**WORK ITEM**
Strip out all images, then restate the data verbatim.

Saved data entries
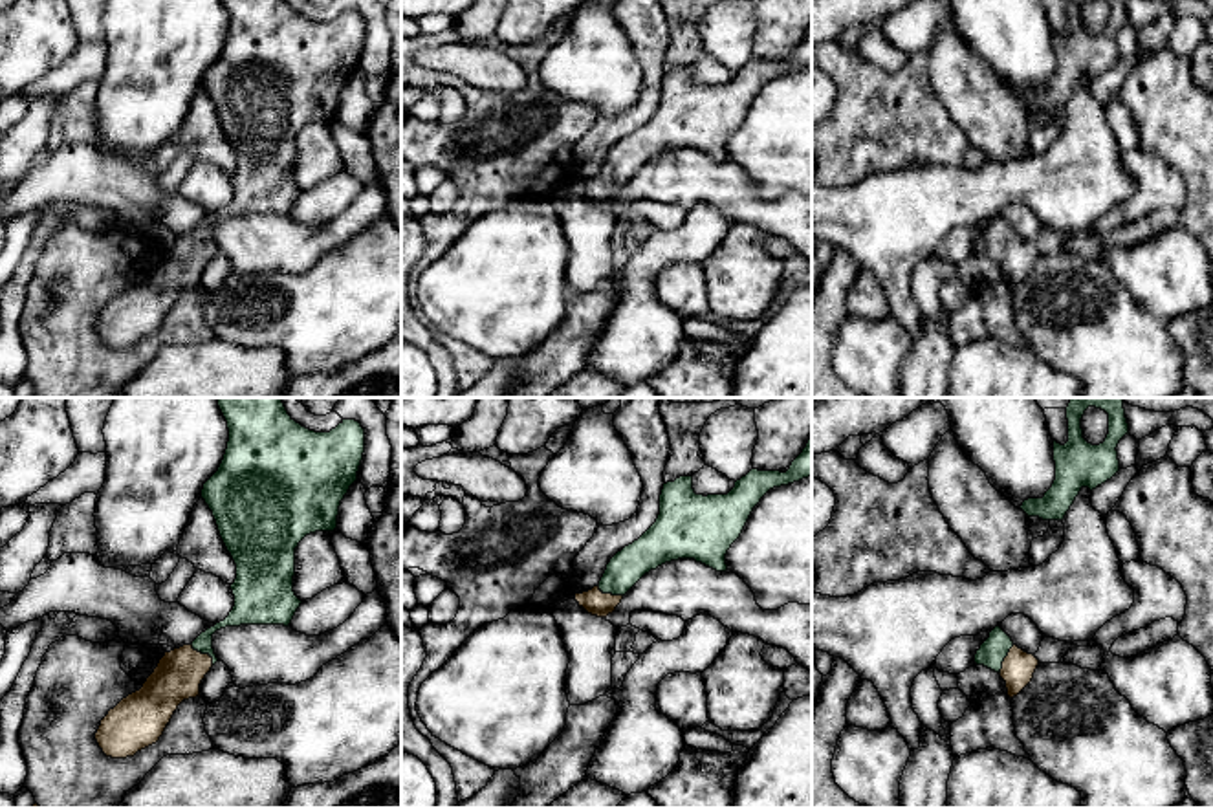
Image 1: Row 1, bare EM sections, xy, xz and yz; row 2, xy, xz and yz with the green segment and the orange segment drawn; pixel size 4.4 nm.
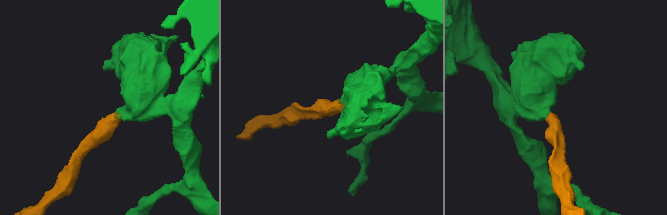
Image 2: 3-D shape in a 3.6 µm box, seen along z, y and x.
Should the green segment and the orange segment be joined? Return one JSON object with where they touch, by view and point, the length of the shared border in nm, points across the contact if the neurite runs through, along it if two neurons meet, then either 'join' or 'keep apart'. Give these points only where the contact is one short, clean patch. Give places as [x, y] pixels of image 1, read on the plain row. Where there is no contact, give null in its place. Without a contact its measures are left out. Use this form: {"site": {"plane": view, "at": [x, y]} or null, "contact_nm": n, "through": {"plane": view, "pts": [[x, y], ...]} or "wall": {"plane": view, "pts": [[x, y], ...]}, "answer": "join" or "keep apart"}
{"site": {"plane": "xy", "at": [204, 242]}, "contact_nm": 140, "through": {"plane": "xy", "pts": [[244, 202], [215, 217], [204, 242], [178, 264]]}, "answer": "join"}

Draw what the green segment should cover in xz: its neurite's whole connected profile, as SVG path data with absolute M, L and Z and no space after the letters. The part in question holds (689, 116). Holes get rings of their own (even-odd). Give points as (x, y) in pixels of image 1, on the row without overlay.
M812 27L786 62L751 59L727 84L696 84L693 66L663 73L656 112L617 141L599 174L575 183L575 191L588 203L606 207L645 163L665 152L694 148L726 161L726 143L760 88L773 77L808 66L812 66Z

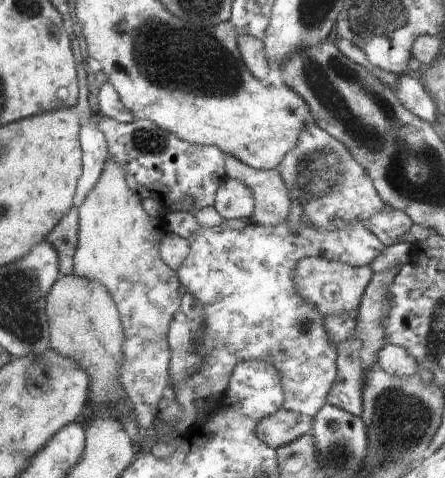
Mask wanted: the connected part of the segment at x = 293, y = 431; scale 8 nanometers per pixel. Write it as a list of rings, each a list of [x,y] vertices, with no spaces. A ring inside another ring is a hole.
[[[280,406],[274,414],[268,415],[257,424],[256,435],[276,449],[310,433],[312,427],[313,418]]]

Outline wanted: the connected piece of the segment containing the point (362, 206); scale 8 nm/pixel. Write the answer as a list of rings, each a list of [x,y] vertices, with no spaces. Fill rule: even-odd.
[[[316,123],[305,124],[305,127],[299,132],[294,146],[284,155],[275,169],[279,172],[282,182],[289,192],[289,198],[303,208],[303,223],[308,227],[314,227],[319,231],[334,230],[334,228],[350,224],[350,222],[358,223],[378,237],[386,247],[396,243],[412,228],[413,222],[405,212],[392,208],[381,199],[381,196],[378,196],[365,168],[354,160],[346,145],[330,136]]]

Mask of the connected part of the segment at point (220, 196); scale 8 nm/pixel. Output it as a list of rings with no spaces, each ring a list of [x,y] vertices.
[[[227,178],[216,191],[214,208],[227,222],[250,219],[254,210],[253,190],[242,181]]]

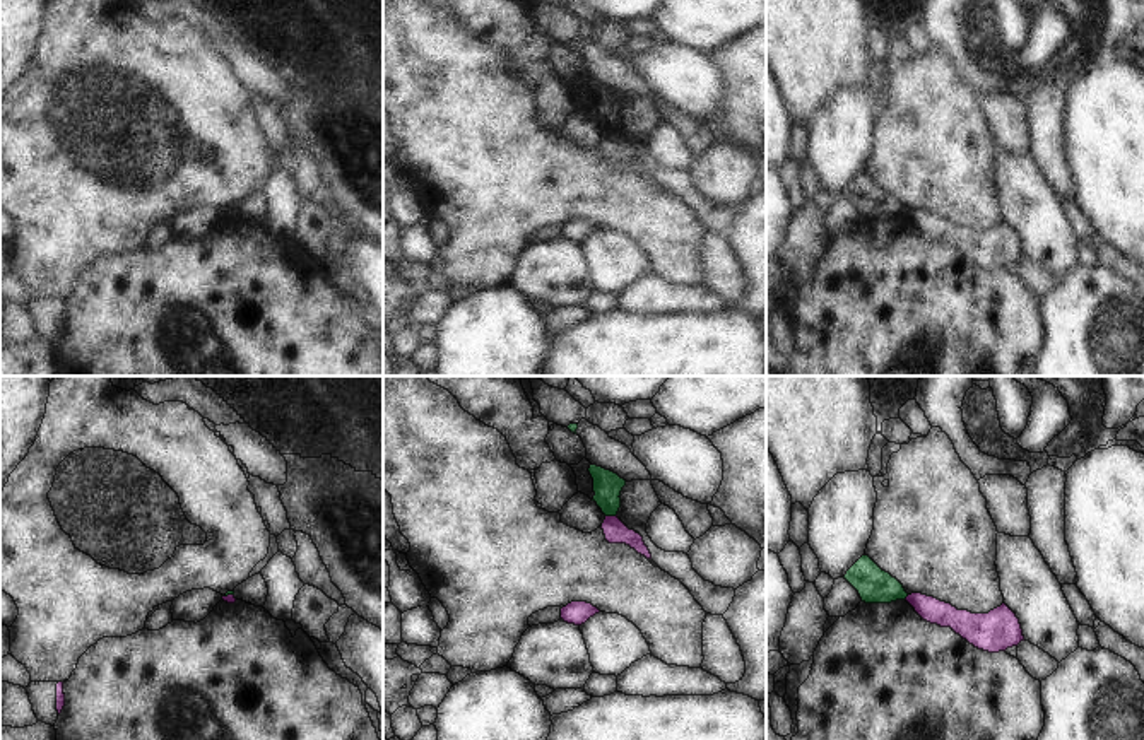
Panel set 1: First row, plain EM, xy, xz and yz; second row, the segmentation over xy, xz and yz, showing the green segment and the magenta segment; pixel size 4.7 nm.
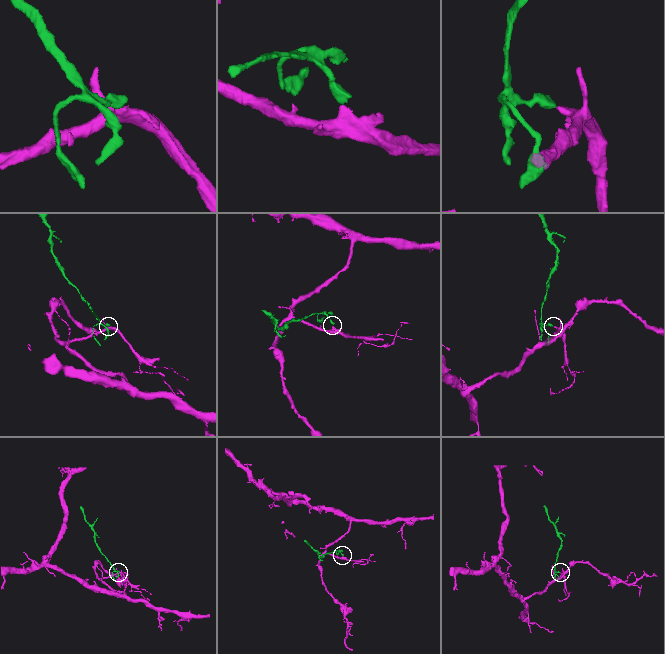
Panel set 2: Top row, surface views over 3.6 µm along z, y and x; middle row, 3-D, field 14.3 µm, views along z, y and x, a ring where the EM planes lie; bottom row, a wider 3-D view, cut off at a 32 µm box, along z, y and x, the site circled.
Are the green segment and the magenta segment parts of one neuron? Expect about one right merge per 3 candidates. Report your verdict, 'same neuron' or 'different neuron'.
different neuron

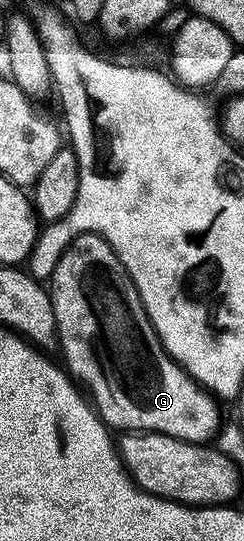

**RESPONSE TO THE EXERCISE**
Image 1: Row 1, bare EM sections, xy, xz and yz; row 2, xy, xz and yz with the green segment and the orange segment drawn; pixel size 4.4 nm.
Image 2: 3-D shape in a 3.6 µm box, seen along z, y and x.
Should the green segment and the orange segment be joined? Return one JSON object with where they touch, by view and point, the length of the shared border in nm, points across the contact if the neurite runs through, along it if two neurons meet, then either 'join' or 'keep apart'. Give these points only where the contact is one short, clean patch. Give places as [x, y] pixels of image 1, read on the plain row. Where there is no contact, give null in its place. Without a contact its measures are left out. Use this form: {"site": {"plane": view, "at": [x, y]} or null, "contact_nm": n, "through": {"plane": view, "pts": [[x, y], ...]} or "wall": {"plane": view, "pts": [[x, y], ...]}, "answer": "join" or "keep apart"}
{"site": {"plane": "xy", "at": [204, 242]}, "contact_nm": 140, "through": {"plane": "xy", "pts": [[244, 202], [215, 217], [204, 242], [178, 264]]}, "answer": "join"}

Draw what the green segment should cover in xz: its neurite's whole connected profile, as SVG path data with absolute M, L and Z and no space after the letters. The part in question holds (689, 116). Holes get rings of their own (even-odd). Give points as (x, y) in pixels of image 1, on the row without overlay.
M812 27L786 62L751 59L727 84L696 84L693 66L663 73L656 112L617 141L599 174L575 183L575 191L588 203L606 207L645 163L665 152L694 148L726 161L726 143L760 88L773 77L808 66L812 66Z

Mask wanted: the connected part of the segment at x = 293, y = 431; scale 8 nanometers per pixel. Write it as a list of rings, each a list of [x,y] vertices, with no spaces. A ring inside another ring is a hole.
[[[280,406],[274,414],[268,415],[257,424],[256,435],[276,449],[310,433],[312,427],[313,418]]]

Outline wanted: the connected piece of the segment containing the point (362, 206); scale 8 nm/pixel. Write the answer as a list of rings, each a list of [x,y] vertices, with no spaces. Fill rule: even-odd.
[[[316,123],[305,124],[305,127],[299,132],[294,146],[284,155],[275,169],[279,172],[282,182],[289,192],[289,198],[303,208],[303,223],[308,227],[314,227],[319,231],[334,230],[334,228],[350,224],[350,222],[358,223],[378,237],[386,247],[396,243],[412,228],[413,222],[405,212],[392,208],[381,199],[381,196],[378,196],[365,168],[354,160],[346,145],[330,136]]]

Mask of the connected part of the segment at point (220, 196); scale 8 nm/pixel. Output it as a list of rings with no spaces, each ring a list of [x,y] vertices.
[[[227,178],[216,191],[214,208],[227,222],[250,219],[254,210],[253,190],[242,181]]]

Panel set 1: First row, plain EM, xy, xz and yz; second row, the segmentation over xy, xz and yz, showing the green segment and the magenta segment; pixel size 4.7 nm.
Panel set 2: Top row, surface views over 3.6 µm along z, y and x; middle row, 3-D, field 14.3 µm, views along z, y and x, a ring where the EM planes lie; bottom row, a wider 3-D view, cut off at a 32 µm box, along z, y and x, the site circled.
Are the green segment and the magenta segment parts of one neuron? Expect about one right merge per 3 candidates. Report your verdict, 'same neuron' or 'different neuron'.
different neuron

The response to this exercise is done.